Content starts

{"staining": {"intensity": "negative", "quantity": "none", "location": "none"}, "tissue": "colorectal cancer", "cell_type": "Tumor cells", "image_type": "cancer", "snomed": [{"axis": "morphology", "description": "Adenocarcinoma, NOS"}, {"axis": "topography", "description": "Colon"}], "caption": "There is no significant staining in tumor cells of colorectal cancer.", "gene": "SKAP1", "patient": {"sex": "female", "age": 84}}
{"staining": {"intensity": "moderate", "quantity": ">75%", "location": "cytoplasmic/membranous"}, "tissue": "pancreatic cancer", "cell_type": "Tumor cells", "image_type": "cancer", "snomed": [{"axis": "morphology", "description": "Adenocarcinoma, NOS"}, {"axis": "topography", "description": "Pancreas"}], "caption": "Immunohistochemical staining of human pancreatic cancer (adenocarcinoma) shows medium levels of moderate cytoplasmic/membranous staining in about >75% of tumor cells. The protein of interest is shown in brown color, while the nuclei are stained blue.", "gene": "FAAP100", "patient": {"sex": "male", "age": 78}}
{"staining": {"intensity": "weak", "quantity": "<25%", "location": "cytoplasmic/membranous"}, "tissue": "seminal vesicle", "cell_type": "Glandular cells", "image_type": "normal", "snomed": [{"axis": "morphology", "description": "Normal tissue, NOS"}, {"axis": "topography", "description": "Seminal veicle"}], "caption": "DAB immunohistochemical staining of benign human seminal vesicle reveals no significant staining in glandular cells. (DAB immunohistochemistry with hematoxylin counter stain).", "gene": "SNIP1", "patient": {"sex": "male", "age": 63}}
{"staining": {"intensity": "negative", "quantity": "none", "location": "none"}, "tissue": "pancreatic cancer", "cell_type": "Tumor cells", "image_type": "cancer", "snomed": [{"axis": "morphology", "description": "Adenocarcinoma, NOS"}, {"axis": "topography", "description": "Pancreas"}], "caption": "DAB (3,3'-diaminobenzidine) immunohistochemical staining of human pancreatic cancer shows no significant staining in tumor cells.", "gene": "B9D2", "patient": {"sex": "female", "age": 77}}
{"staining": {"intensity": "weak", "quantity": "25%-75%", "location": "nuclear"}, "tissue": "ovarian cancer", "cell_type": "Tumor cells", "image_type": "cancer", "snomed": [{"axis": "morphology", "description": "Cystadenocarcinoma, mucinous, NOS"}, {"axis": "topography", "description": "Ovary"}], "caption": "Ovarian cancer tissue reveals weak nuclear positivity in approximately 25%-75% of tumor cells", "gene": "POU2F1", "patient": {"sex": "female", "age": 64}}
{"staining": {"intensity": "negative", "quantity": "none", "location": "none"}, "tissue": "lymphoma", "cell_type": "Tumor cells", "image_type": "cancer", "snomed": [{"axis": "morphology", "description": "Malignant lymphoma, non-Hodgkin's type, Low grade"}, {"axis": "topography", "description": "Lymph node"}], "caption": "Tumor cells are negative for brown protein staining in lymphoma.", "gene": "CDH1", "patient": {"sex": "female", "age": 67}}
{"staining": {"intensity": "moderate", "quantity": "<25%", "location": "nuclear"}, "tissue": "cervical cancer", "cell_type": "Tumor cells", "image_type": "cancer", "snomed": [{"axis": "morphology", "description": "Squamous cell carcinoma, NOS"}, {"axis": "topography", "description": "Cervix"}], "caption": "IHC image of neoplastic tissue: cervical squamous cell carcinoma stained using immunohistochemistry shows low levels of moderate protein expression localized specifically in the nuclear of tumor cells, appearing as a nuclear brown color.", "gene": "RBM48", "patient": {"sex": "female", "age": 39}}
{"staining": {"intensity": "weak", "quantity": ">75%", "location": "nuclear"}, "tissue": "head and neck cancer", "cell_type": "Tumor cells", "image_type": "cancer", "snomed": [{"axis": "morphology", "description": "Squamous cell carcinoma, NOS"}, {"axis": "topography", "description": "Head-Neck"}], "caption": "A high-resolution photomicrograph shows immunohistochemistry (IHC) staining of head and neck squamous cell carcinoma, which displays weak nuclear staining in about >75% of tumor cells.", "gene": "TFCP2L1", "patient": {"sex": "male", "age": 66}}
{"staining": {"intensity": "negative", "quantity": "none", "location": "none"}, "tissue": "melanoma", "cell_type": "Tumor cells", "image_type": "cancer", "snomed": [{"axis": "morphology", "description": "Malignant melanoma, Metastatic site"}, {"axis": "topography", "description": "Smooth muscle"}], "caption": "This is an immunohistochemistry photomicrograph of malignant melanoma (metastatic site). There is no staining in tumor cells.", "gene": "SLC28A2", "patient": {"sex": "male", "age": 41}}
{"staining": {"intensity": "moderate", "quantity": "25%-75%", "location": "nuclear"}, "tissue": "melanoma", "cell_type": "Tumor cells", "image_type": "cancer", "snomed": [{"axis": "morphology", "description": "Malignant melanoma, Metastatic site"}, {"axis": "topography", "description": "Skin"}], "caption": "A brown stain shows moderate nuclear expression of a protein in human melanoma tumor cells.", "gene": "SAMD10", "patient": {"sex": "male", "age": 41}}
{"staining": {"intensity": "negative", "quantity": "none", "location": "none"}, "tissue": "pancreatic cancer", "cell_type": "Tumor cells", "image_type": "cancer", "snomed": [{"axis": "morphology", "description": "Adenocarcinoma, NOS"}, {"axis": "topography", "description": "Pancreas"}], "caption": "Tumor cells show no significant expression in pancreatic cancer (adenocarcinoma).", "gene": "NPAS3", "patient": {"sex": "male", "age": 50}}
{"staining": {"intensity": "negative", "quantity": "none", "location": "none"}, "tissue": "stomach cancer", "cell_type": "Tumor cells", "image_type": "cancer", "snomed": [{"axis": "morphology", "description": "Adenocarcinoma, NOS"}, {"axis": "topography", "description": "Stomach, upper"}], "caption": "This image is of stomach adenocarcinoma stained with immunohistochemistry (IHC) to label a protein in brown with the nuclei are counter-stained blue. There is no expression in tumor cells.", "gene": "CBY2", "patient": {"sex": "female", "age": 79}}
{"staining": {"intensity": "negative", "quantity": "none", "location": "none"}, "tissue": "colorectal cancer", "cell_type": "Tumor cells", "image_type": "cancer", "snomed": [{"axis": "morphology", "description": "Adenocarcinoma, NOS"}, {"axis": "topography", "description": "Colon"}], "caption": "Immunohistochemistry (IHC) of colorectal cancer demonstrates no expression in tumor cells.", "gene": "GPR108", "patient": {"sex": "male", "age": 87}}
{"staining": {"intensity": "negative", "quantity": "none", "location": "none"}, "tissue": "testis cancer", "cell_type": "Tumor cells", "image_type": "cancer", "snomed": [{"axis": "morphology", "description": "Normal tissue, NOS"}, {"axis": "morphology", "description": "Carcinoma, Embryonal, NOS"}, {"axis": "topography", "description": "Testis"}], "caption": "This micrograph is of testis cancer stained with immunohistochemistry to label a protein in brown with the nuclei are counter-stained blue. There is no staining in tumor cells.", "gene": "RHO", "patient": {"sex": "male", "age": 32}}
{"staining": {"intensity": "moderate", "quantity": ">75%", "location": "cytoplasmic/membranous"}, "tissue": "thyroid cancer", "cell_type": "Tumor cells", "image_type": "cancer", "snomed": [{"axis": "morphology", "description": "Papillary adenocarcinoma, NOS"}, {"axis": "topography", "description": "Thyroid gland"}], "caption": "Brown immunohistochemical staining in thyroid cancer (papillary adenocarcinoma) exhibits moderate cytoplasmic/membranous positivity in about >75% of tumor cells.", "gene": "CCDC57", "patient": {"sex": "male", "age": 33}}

Content ends

Exercise description >> Look above and return each line of the records exactly, from the very first through the line with "(3,3'-diaminobenzidine) immunohistochemical staining", both included.

Task solution >>
{"staining": {"intensity": "negative", "quantity": "none", "location": "none"}, "tissue": "colorectal cancer", "cell_type": "Tumor cells", "image_type": "cancer", "snomed": [{"axis": "morphology", "description": "Adenocarcinoma, NOS"}, {"axis": "topography", "description": "Colon"}], "caption": "There is no significant staining in tumor cells of colorectal cancer.", "gene": "SKAP1", "patient": {"sex": "female", "age": 84}}
{"staining": {"intensity": "moderate", "quantity": ">75%", "location": "cytoplasmic/membranous"}, "tissue": "pancreatic cancer", "cell_type": "Tumor cells", "image_type": "cancer", "snomed": [{"axis": "morphology", "description": "Adenocarcinoma, NOS"}, {"axis": "topography", "description": "Pancreas"}], "caption": "Immunohistochemical staining of human pancreatic cancer (adenocarcinoma) shows medium levels of moderate cytoplasmic/membranous staining in about >75% of tumor cells. The protein of interest is shown in brown color, while the nuclei are stained blue.", "gene": "FAAP100", "patient": {"sex": "male", "age": 78}}
{"staining": {"intensity": "weak", "quantity": "<25%", "location": "cytoplasmic/membranous"}, "tissue": "seminal vesicle", "cell_type": "Glandular cells", "image_type": "normal", "snomed": [{"axis": "morphology", "description": "Normal tissue, NOS"}, {"axis": "topography", "description": "Seminal veicle"}], "caption": "DAB immunohistochemical staining of benign human seminal vesicle reveals no significant staining in glandular cells. (DAB immunohistochemistry with hematoxylin counter stain).", "gene": "SNIP1", "patient": {"sex": "male", "age": 63}}
{"staining": {"intensity": "negative", "quantity": "none", "location": "none"}, "tissue": "pancreatic cancer", "cell_type": "Tumor cells", "image_type": "cancer", "snomed": [{"axis": "morphology", "description": "Adenocarcinoma, NOS"}, {"axis": "topography", "description": "Pancreas"}], "caption": "DAB (3,3'-diaminobenzidine) immunohistochemical staining of human pancreatic cancer shows no significant staining in tumor cells.", "gene": "B9D2", "patient": {"sex": "female", "age": 77}}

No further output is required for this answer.